В XIX столетии оптимистичные врачи считали, что ностальгия будет излечена благодаря всеобщему прогрессу и развитию медицины. Действительно, в некоторых случаях это происходило, поскольку определенные симптомы ностальгии порой путали с туберкулезом[50]. В то время как туберкулез в конечном итоге стал излечимым, ностальгия таковой не стала; с XVIII века неразрешимая задача изучения ностальгии перешла от врачей к поэтам и философам.

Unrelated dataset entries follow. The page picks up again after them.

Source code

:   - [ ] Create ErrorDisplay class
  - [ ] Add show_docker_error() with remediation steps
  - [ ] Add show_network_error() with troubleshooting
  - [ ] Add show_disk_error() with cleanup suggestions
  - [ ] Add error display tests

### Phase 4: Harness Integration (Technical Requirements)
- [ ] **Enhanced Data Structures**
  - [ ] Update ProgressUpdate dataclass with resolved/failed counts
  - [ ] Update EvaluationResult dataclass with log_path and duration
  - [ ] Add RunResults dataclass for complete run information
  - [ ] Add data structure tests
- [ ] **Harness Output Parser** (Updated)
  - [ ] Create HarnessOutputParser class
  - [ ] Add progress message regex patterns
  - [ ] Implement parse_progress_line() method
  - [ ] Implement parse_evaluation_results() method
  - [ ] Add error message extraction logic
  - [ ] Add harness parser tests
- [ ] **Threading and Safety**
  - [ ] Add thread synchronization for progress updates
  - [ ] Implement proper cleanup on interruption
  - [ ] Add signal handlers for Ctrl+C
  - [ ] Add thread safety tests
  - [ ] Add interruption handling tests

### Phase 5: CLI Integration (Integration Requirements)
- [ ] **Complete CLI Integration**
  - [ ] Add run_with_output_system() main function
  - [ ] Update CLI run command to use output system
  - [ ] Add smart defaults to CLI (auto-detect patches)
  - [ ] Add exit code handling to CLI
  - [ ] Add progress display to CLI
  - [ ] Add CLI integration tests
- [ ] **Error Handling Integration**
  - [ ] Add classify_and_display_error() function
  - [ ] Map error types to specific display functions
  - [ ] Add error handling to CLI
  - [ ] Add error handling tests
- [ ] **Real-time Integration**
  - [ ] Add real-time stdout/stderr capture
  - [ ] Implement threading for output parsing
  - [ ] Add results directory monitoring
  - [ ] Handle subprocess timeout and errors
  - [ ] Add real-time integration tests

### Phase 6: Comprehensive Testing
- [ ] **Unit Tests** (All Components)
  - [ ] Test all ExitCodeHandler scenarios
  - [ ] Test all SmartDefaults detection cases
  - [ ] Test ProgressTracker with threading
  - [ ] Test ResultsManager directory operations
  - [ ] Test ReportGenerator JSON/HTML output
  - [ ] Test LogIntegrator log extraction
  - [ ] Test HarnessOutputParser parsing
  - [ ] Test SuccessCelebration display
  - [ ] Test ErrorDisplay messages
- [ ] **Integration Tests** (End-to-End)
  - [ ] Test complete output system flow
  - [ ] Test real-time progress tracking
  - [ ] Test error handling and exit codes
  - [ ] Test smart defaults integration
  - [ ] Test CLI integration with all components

Симптомы болезни стали рассматриваться как признаки чувствительности или как выражение новых патриотических чувств. Эпидемию ностальгии уже не предполагалось побеждать, считалось, что она должна распространиться как можно шире. В этом новом качестве ностальгия рассматривается не как повествование о предполагаемом исцелении, а как роман с прошлым. Новый сюжет ностальгии оказался не полем битвы, не больничной палатой, а туманными перспективами с отражающими прудами, проходящими облаками, а также средневековыми или античными руинами. Там, где не было настоящих руин, соорудили новые, изначально наполовину разрушенные, воссозданные с предельной точностью, в память о реальном и мнимом прошлом новых европейских народов[51].